The ESG Data Hub launched with seven providers – Equileap (gender equality); Ecogain (biodiversity), RepRisk (reputational risk), Munich Re (climate risk), Inrate (carbon emissions), Upright Project (Net impact) and Clean Tech (Renewable technology).
Diana van Maasdijk, chief executive at Equileap, said in a statement: “This launch reflects a growing interest in ESG data from investors. We know for a fact that companies with a more diverse leadership perform better and are more sustainable.”
McKeone explained that a key benefit of the ESG Data Hub is that Nasdaq can provide data in a single format and through a simple API. The ESG Data Hub uses the same underlying technology as Quandl, the Canadian alternative data provider acquired by Nasdaq in 2018.
In addition, Nasdaq shows how the data aligns with the United Nations’ Sustainable Development Goals (SDGs) so that customers can easily find data that to meet their strategies.
“The European data business has continued to focus on ESG with the launch of both the ESG Data Hub and the Nasdaq Sustainable Bond Network,” said McKeone.
Data from the Nasdaq Sustainable Bond Network is also available through ESG Data Hub. Nasdaq launched the Sustainable Bond Network in 2019 to increase transparency for green, social and sustainability bonds. Issuers can voluntarily publish data on their relevant bonds in a standardised framework making it easier for investors to find information in one place and compare bonds against each other.
McKeone said: “Priorities are ensuring that we continue to add new, exciting content to the ESG Data Hub and increasing customers and coverage for the Nasdaq Sustainable Bond Network, and potentially adding new bond type coverage as the sector grows.”

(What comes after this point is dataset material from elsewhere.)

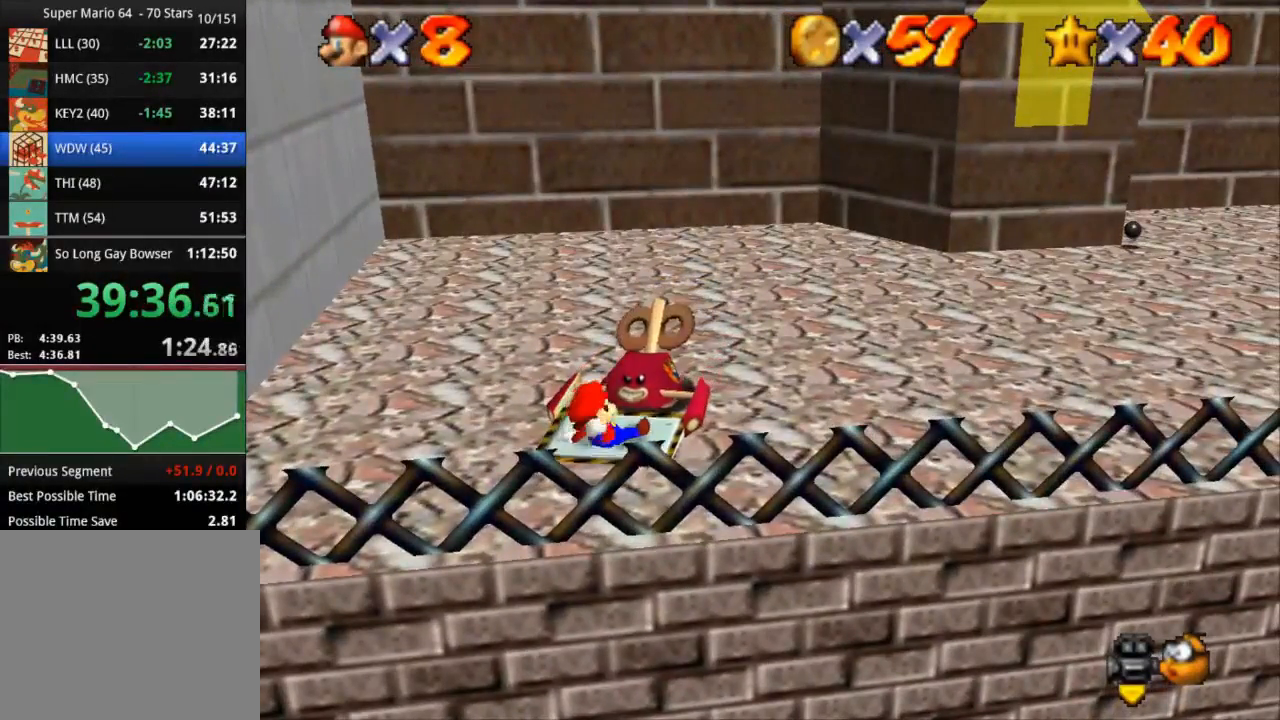
{"buttons": [], "left_stick": "down-right", "right_stick": "center", "events": [[33, "CROSS", "up"], [83, "CROSS", "down"], [183, "CROSS", "up"], [267, "CROSS", "down"], [317, "CROSS", "up"], [400, "CROSS", "down"], [484, "CROSS", "up"]]}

In 2020 Nasdaq also introduced the ESG Footprint to give banks and asset managers the ability to help their clients automatically track the ESG impact of their portfolios against a range of ESG metrics.
At the beginning Nasdaq was selling the ESG footprint to the retail sector and Nordea was the first bank to provide the service to its clients. However McKeone said the product has met increasing demand from asset managers.
“Fund managers want to report on how their product fares against the SDGs, whether they are flagged for positive or controversial topics or if there are news stories that are affecting the ESG view of that company,” he added.
The Nasdaq ESG footprint was created in partnership with Matter, a sustainability analysis and reporting provider.
At the end of 2020 Nasdaq Ventures made a strategic investment in Matter, which allows users to benchmark portfolios on impact metrics, controversial and beneficial flags, and Natural Language Processing driven news media sentiment. The platform covers the sustainability performance of more than 14,000 globally listed companies across more than 60 sustainability categories including carbon footprint, board diversity and companies flagged for human rights issues.
Niels Fibæk-Jensen, chief executive of Matter, said in a statement: “Together with Nasdaq, we can enable a better understanding of the impact of capital by delivering sustainability insights in a transparent and intuitive way, and thereby help investors make capital work for a more sustainable future.”
In June this year Nasdaq announced its acquisition of a majority stake in Puro.earth, the first marketplace to offer industrial carbon removal instruments that are verifiable and tradable through an open, online platform. Carbon removal is a process in which carbon dioxide is physically captured from the atmosphere and stabilized into a durable storage and is expected to play a critical role in keeping global warming below 1.5C degrees.
The platform already provides carbon removal services to some of the world’s leading corporations, including Microsoft and SEB, the North European financial services group. Fortum, a European energy company, will remain a minority owner and partner in the venture.
Bjørn Sibbern, president of European markets at Nasdaq, said in a statement: “The addition of Puro.earth to our growing suite of innovative ESG products and services extends our strategy into an increasingly important area for our 4,000+ corporate clients worldwide. We look forward to working together with the Puro.earth and Fortum teams to create a global, transparent and authenticated market for carbon removal.”
Nasdaq will work with Puro.earth to further strengthen the governance around new methodologies by establishing an external advisory committee with representation from the industry, academia, buyside and suppliers.
Puro.earth will remain an independent company and brand following the investment.